AutoblogGreen sat down with Britta Gross from GM and Mark Duvall from Electric Power Research Institute to talk about just that. 

 

As ABG says...

 

AutoblogGreen readers might be anxiously counting down the days until their garage becomes a fueling center, but there are a lot of people who just don't get what plugging a car in might mean, and we could all use a bit more information, no?

 

One question that was raised is can the grid handle millions and millions of vehicles plugging in?  Gross mentions the benefits of plugging-in (higher well-to-wheel efficiency, etc etc)...but...is mass adoption possible? 

 

Well, to get the whole story, head over to ABG for the audio interview (it's 21 minutes, but definitely an interesting 21 minutes).

 

But in case you want to know what their conclusion was...well, it could.  But that's why it's important to understand what the short term issues and and what the long term issues are.  It's important to develop strategic partnerships between the electricity industry and the auto industry...so that plugging in (on a massive scale) actually works.  "The grid needs to do what the grid needs to do...they're going to have to modernize the grid," says Duvall.  In any case, there's a lot of work that needs to be done to prepare. 

 

Time will tell, I suppose.

post #2 of 6

There was also a NOVA program recently, hosted by Tom & Ray Magliozzi (think 'CarTalk') which addressed this question.
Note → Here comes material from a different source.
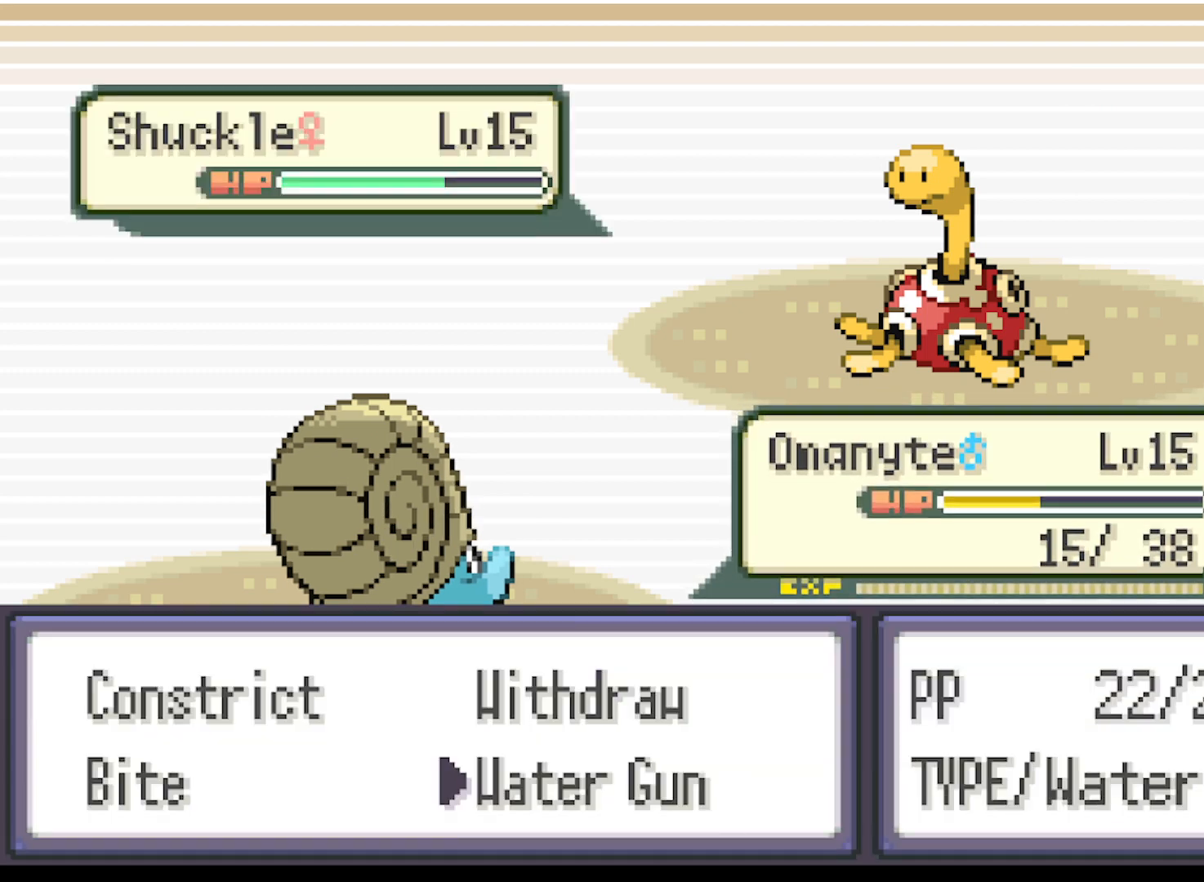
{"buttons": [], "left_stick": "center", "events": []}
The answer was yes... the grid can support 'tens of millions' of EVs, as long as they are plugged in at night.

 

In fact, it actually may be better for the grid, because it will result in more stable power demand, which will result in less need for 'peaking' power generators, which are inefficient.

post #3 of 6

And this is where it will really help to create a smart grid, so that cars will automatically recharge during off-peak hours and utilize this unused energy.

 

Also, Car Talk rules!


Edited by dana1981 - Thu, 18 Sep 2008 02:42:34 GMT
post #4 of 6
Thread Starter 

Yeah, in the interview they did stress consumer education.

 

So it's just a matter of getting those "tens of millions" of plug-in drivers to charge when they're asleep.

post #5 of 6

We can just use all that extra electricity we've been saving by switching from incandescent bulbs to CFLs, right? :)

 

Seriously though -- theoretically, switching to CFLs saves hundreds of watts per houshold.  Surely, if the grid can handle that sort of flux, it can handle a few Chevys. Granted, CFL adoption has been spread over a span of years...

post #6 of 6

Sure, CFLs are spreading over years, but given the production plans, electric cars (and electric cars with range extenders) will be spread out over years as well. It's not as if everyone in North America is going to buy an electric car in 2010.